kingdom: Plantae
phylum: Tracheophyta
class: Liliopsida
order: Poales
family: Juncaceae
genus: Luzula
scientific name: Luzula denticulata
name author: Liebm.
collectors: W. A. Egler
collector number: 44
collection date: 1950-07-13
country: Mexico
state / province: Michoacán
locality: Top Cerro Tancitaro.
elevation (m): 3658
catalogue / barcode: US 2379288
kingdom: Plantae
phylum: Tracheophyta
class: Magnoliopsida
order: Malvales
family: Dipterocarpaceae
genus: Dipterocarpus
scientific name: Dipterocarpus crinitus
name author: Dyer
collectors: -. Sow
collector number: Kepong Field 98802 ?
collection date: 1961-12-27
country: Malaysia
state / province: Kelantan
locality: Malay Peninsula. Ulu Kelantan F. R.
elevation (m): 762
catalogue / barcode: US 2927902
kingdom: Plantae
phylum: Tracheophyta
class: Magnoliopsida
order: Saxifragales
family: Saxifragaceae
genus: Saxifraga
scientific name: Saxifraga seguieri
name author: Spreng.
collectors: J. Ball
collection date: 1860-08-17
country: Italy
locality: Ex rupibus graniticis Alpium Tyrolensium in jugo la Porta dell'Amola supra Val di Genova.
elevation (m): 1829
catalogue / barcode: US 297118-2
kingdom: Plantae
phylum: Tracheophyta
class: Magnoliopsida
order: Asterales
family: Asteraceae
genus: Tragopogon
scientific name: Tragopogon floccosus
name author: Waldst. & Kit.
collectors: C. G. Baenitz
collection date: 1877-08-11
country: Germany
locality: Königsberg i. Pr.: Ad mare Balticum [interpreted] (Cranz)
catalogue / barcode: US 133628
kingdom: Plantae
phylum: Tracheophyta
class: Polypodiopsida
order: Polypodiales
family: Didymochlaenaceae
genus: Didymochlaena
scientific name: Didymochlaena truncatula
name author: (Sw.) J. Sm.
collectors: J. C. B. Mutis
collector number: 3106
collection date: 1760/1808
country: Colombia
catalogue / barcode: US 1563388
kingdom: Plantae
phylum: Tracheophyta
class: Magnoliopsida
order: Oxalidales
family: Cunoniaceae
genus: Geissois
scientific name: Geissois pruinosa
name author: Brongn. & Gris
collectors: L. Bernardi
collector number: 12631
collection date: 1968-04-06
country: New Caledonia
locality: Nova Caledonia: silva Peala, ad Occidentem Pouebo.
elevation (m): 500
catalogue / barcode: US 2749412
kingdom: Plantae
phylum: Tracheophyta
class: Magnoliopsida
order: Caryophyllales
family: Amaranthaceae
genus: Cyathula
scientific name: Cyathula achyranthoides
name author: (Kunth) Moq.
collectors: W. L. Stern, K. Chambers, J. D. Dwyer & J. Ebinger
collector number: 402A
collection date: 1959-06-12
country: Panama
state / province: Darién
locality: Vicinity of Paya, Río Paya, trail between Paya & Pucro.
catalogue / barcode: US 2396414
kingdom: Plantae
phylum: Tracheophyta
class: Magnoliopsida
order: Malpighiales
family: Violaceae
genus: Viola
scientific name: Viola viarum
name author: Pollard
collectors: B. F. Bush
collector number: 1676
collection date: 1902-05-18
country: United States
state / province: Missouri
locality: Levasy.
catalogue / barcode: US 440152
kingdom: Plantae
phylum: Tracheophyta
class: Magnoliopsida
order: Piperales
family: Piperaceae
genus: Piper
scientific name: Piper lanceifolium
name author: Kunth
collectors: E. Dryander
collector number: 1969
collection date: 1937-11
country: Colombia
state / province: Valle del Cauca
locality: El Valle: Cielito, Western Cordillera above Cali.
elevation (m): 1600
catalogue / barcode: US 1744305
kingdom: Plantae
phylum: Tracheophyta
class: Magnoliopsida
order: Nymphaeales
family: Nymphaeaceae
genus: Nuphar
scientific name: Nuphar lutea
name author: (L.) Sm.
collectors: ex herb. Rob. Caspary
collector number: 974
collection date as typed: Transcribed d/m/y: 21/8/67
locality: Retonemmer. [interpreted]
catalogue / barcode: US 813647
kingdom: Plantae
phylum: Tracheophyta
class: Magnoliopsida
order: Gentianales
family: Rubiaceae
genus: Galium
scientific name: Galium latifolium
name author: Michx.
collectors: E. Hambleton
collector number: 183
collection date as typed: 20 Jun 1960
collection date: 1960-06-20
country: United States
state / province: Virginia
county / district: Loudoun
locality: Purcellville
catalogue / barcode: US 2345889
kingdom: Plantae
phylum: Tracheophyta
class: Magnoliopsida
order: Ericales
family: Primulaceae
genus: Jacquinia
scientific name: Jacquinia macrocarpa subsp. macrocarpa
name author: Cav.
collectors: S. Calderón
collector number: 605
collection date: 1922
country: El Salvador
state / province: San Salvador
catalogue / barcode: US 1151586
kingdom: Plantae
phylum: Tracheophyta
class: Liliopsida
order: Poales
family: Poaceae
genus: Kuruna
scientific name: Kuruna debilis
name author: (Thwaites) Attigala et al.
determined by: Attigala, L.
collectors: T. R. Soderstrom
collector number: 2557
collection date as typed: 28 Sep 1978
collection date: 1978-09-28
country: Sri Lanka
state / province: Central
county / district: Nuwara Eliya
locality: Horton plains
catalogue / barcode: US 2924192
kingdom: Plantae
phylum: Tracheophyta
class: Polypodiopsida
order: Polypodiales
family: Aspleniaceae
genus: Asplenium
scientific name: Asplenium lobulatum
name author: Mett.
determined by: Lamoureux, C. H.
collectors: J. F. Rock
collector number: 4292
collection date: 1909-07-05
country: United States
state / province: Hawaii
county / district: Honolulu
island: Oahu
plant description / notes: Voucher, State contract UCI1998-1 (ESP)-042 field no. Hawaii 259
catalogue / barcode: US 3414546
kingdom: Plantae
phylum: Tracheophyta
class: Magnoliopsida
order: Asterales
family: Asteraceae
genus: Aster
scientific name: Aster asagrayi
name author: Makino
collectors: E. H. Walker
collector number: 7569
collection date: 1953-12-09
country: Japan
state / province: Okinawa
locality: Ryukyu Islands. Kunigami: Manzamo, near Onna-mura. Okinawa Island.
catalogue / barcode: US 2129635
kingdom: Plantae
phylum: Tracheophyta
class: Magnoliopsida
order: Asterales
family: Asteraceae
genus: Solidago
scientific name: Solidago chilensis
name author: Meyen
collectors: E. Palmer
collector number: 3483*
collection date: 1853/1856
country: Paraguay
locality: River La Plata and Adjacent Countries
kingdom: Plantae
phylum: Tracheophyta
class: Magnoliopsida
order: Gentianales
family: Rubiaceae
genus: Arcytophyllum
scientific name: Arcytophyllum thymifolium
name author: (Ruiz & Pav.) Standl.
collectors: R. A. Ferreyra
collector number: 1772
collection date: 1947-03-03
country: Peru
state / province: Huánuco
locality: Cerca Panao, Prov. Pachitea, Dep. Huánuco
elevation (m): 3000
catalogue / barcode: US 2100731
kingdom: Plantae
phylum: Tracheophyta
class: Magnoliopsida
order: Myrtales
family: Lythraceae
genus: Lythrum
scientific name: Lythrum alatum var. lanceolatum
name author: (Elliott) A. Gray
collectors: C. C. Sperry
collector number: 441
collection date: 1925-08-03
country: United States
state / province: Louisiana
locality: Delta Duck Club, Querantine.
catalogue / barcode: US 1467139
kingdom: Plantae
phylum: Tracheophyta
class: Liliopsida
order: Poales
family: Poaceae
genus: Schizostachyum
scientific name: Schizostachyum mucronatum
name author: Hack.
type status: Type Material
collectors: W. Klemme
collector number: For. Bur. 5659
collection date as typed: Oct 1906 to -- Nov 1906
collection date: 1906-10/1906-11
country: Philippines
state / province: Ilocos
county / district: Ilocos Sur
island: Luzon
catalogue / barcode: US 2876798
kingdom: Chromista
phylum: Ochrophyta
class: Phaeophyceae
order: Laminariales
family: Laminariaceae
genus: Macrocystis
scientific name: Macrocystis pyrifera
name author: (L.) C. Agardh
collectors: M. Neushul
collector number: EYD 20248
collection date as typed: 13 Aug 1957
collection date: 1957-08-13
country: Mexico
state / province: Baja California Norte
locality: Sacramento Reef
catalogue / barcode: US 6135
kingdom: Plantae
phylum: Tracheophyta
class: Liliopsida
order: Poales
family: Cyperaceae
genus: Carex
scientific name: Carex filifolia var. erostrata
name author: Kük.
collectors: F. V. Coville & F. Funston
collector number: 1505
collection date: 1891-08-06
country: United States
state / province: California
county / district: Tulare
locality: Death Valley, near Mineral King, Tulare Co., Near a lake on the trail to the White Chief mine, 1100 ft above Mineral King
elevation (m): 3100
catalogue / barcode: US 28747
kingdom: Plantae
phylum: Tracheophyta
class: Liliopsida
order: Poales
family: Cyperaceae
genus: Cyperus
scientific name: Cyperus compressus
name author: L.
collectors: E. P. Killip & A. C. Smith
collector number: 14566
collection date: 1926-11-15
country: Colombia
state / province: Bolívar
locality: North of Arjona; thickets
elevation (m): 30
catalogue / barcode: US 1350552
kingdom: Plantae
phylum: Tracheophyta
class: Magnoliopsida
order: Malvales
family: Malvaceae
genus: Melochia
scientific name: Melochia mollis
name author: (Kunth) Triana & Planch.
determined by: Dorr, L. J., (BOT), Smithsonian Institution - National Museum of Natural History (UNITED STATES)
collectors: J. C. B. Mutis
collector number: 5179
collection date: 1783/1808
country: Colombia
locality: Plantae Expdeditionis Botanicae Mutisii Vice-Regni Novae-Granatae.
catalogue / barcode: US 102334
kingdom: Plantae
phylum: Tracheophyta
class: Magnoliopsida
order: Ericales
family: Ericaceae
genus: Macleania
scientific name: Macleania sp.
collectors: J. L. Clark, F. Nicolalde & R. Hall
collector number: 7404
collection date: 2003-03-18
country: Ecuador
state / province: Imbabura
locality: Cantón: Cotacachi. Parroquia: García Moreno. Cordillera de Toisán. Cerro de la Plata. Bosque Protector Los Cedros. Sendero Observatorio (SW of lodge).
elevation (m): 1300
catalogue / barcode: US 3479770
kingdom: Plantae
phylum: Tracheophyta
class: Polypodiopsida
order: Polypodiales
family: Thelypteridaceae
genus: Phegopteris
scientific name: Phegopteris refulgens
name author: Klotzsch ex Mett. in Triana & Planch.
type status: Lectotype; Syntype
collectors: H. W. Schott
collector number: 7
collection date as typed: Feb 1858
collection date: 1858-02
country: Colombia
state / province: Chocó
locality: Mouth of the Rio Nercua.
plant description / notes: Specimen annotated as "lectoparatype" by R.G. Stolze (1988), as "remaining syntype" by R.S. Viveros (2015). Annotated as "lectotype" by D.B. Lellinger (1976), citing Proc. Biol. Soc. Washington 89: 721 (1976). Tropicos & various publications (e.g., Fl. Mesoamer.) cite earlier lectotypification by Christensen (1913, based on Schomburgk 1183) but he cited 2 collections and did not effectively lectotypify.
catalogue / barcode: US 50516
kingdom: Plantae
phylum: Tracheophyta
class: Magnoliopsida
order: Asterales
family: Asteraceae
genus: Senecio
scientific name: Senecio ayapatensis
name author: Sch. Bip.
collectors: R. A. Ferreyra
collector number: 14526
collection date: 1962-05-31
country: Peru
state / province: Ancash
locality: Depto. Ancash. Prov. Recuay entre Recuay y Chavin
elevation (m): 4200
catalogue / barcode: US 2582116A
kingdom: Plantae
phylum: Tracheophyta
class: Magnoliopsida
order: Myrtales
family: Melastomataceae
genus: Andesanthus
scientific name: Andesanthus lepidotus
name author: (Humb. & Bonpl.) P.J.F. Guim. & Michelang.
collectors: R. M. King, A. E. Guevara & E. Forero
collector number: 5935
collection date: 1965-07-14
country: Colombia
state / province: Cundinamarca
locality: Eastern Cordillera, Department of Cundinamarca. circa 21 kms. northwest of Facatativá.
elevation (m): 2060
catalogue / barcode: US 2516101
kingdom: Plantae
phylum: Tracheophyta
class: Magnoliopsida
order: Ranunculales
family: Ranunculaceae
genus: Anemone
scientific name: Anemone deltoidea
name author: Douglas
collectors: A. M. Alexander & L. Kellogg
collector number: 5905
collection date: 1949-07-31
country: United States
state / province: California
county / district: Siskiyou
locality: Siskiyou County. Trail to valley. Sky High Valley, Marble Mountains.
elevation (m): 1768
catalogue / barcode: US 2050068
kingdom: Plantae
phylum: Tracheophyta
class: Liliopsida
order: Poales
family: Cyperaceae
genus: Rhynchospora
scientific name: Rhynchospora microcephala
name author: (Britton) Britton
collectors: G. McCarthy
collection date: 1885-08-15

▬▬▬▬▬▬

Can you output the stretch of material from the line containing "collection date: 1902-05-18" through the line containing "genus: Piper" as a numbered list, omitting any blank lines?

THE COMPLETED TASK:
1. collection date: 1902-05-18
2. country: United States
3. state / province: Missouri
4. locality: Levasy.
5. catalogue / barcode: US 440152
6. kingdom: Plantae
7. phylum: Tracheophyta
8. class: Magnoliopsida
9. order: Piperales
10. family: Piperaceae
11. genus: Piper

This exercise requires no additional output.